Another awesome show at Saint Vitus. This was a Brooklyn Vegan / Brutal Panda event, and you got to love them BP boys. Philly’s heavy rockers Javelina headlined, plus Atlanta’s latest excellent development, Whores, plus some openers. For eight bucks: not bad. Factor in a pint of Fleischmann’s whiskey and some pounders of Bud, and you’re looking at a good night. Until you factor in the leftover cocaine that you were just blowing at Peter Steele’s grave, celebrating his birthday with the Green Man himself. Suddenly it’s a great night. You can’t write that shit.
Psychic Teens opened. It was like the Tea Party. Or the Birthday Party? Or Joy Division? I don’t know. For what appeared to be some nerds with instruments, it wasn’t bad.
I Missed the next band, but I heard they copped out on their Luchador masks. Lame.
Whores sounded great, and their Ruiner EP is a ten. That’s why I am so glad that this video exists. Watch the drummer. He’s upfront, sideways, just twirlin’ them jawns. That’s some 80’s-type showmanship. He leans back, too, like he’s driving a lowrider through time. It’s refreshing when a trio has the common fucking sense to get the drummer up front so he can air out the rock.
And of course, Javelina brought their own furious brand of metal, piping hot, fresh out of the Buzzov*en. (Don’t worry, I already shot myself.) And I’d like to give a special thanks to Greg Cristman from Brooklyn Vegan for taking that mind-blowing picture of Chubbs. I plan on putting Chubbs in many psychedelic situations.

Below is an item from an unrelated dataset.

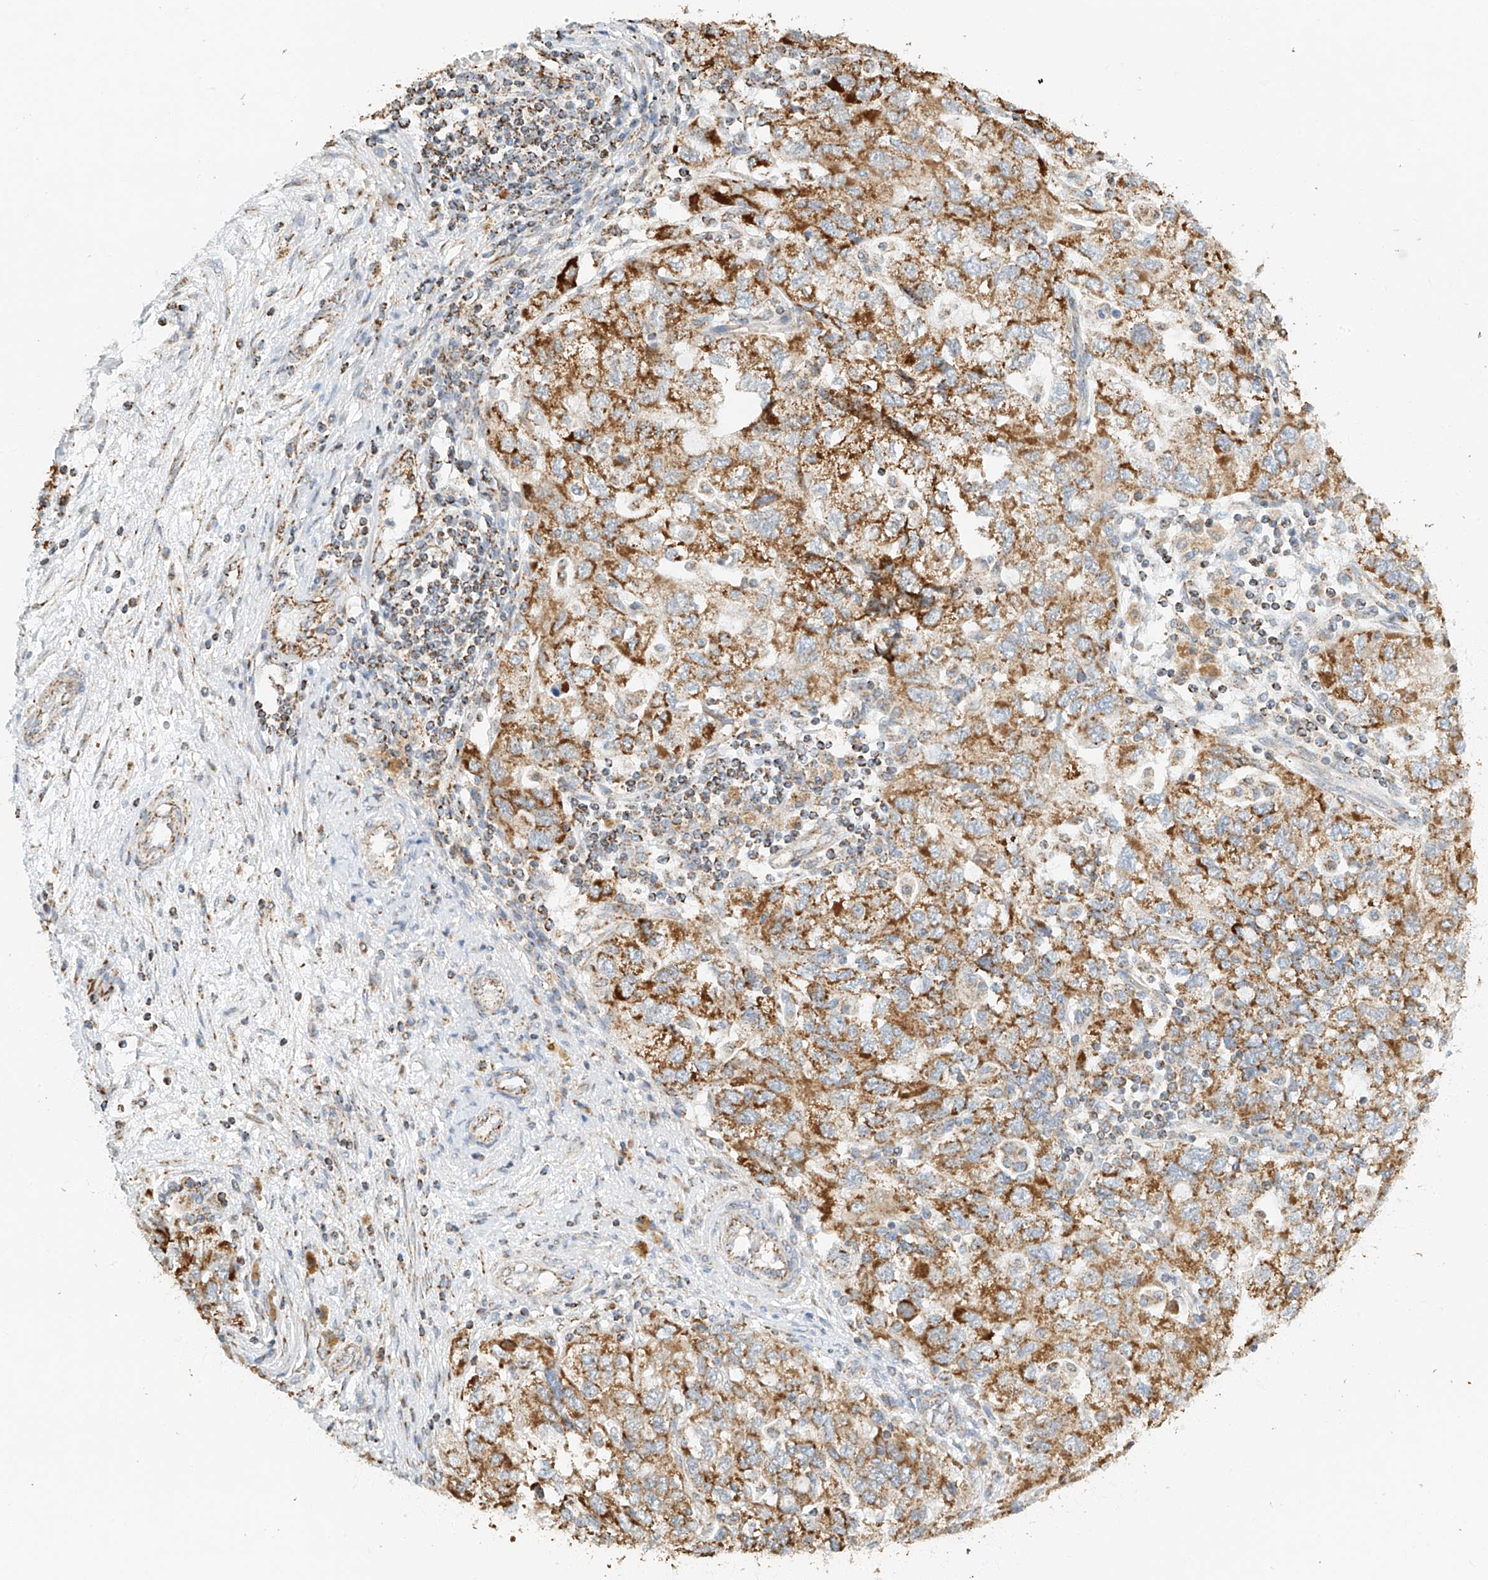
{"staining": {"intensity": "moderate", "quantity": ">75%", "location": "cytoplasmic/membranous"}, "tissue": "ovarian cancer", "cell_type": "Tumor cells", "image_type": "cancer", "snomed": [{"axis": "morphology", "description": "Carcinoma, NOS"}, {"axis": "morphology", "description": "Cystadenocarcinoma, serous, NOS"}, {"axis": "topography", "description": "Ovary"}], "caption": "This is a micrograph of IHC staining of ovarian cancer, which shows moderate staining in the cytoplasmic/membranous of tumor cells.", "gene": "YIPF7", "patient": {"sex": "female", "age": 69}}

I was going to review this show more in depth, but as I was swiping these pictures, I noticed that the top ten comments from the Brooklyn Vegan post actually do a better job than I was going to do…
10. “A big fat tub of shit slob hillbilly sausage. Must be a big hit over at Saint Vitus. Disgusting. End Fat Rock.” (Christ, and that’s the first post! These hipsters are seething.)
9. “Just foul. The BOH really should shutdown Saint Vitus. I think I got a staph infection just looking at these pictures.” (This idiot has obviously never had a Staph Infection – you can’t get it through the computer.)
8. “Whores have nice cute rocker outfits.” (Got to admit: I thought the same thing.)
7. “Another bacon party.” (Metalheads love bacon.)
6. “Do people actually buy shirts that say ‘whores’ in big bold letters?” (Yeah, and it goes in the closet next to their Fucked Up shirt.)
5. “Dude in the first pic could probably fit a large sausage in his mouth.” (???)
4. “Needs more hammered dulcimer.” (At least that’s constructive.)
3. “These dudes need to get hooked on oxycodone already and stop pretending they’re artists.” (Pill joke. Harsh. In light of…uh…Phil Anselmo…I guess that’s a low blow.)
2. “Relax Tim Gunn. Only gay men care about how fat other men are.” (Wow. I think my new catch-phrase is: “Relax, Tim Gunn.”)
1. “I honest-to-god can’t tell metal dudes apart. Doesn’t the guy in the top picture look like the guy in The Body?”